Oil-insulated distribution transformers have the special problem that, if a fault occurs in a winding of a transformer, the transformer oil in the transformer tank is heated and a gas mixture is generated in the tank. At its worst, the pressure in the tank rises so high that the tank tears and transformer oil leaks out on the ground causing environmental problems, risk of ground or other fire, or in the worst case, danger of explosion threatening human lives. Maintenance personnel is subjected to a particularly great danger when examining a faulty live transformer.

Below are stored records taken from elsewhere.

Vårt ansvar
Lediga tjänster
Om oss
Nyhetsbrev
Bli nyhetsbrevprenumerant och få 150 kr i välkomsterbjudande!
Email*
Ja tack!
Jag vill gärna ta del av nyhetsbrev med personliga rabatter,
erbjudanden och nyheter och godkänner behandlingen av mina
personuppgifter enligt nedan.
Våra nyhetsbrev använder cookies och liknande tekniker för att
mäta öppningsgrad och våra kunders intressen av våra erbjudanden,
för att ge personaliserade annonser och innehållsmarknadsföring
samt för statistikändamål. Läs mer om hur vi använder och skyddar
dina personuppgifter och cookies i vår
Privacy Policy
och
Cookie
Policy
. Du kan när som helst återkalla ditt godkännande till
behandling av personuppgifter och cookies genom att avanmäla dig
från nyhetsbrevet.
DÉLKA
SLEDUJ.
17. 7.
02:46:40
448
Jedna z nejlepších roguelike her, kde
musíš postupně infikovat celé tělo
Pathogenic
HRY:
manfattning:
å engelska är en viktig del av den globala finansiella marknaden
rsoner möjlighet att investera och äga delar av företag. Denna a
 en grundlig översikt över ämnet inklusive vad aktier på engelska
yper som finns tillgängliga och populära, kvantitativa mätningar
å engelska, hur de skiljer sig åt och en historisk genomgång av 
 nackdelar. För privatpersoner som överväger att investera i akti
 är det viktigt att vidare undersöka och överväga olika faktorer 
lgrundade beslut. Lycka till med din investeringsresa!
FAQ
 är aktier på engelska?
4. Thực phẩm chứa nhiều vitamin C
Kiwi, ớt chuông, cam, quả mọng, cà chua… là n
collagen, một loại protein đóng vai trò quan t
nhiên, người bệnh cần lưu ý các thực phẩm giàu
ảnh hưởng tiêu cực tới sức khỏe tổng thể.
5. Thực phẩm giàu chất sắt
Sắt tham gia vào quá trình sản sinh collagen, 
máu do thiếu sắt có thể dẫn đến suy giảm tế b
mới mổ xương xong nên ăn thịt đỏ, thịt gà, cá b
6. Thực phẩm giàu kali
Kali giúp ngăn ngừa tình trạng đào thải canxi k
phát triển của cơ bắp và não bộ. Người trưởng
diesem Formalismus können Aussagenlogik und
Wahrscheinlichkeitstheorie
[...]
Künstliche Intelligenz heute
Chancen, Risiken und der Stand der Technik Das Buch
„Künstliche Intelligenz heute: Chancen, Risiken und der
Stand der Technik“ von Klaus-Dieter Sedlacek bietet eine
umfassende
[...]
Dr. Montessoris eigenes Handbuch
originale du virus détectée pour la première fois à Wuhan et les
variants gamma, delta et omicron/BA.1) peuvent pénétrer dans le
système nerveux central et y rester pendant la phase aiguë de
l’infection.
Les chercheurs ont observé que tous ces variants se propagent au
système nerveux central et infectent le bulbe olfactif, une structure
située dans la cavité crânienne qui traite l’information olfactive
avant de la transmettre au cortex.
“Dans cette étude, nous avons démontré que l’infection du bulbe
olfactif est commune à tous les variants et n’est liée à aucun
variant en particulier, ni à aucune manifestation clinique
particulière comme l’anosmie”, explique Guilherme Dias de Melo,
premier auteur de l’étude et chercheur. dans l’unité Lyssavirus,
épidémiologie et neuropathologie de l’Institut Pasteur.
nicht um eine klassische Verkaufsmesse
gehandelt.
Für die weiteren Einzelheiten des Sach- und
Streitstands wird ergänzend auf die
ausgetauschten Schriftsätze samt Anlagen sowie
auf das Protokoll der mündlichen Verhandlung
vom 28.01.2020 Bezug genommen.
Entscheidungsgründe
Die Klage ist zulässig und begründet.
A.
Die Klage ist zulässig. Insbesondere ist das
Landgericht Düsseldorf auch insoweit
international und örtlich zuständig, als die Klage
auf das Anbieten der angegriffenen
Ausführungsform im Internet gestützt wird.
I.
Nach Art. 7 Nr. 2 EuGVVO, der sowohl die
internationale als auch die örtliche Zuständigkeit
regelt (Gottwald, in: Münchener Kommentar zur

Distribution transformers and many special transformers are characterised in that their protective devices must operate without auxiliary supply voltages, possibly located outdoors, subjected to severe environmental conditions, for which reason the solutions known in the environment of high voltage transformers and implemented by means of protective relays and circuit breakers cannot be used economically in this connection.

A known solution for possible faults in a distribution transformer is to provide the primary side of the transformer with high voltage fuses. This solution has, however, the drawback that a two- or three-phase transformer remains live in a fault situation, because each phase is protected by its own fuse. After the fuse of one phase of a three-phase transformer has blown, current still flows therein. Additionally, when normal current limiting fuses are used, a coordination problem occurs, meaning a situation in which the current is not disconnected by fuse blow out, but remains flowing and causes a pressure rise inside the fuse until the fuse explodes. Standard IEC 282-1 (1985) does not require a breaking capacity of high voltage fuses at low over-currents (generally below 3*In). Further, for instance a cycle short circuit may cause such a low fault current that it cannot be indicated from the strength of the primary current and especially not protected by means of fuses, but a fault of this kind still causes a temperature and pressure rise in the transformer tank, and local oil heating causes gas generation.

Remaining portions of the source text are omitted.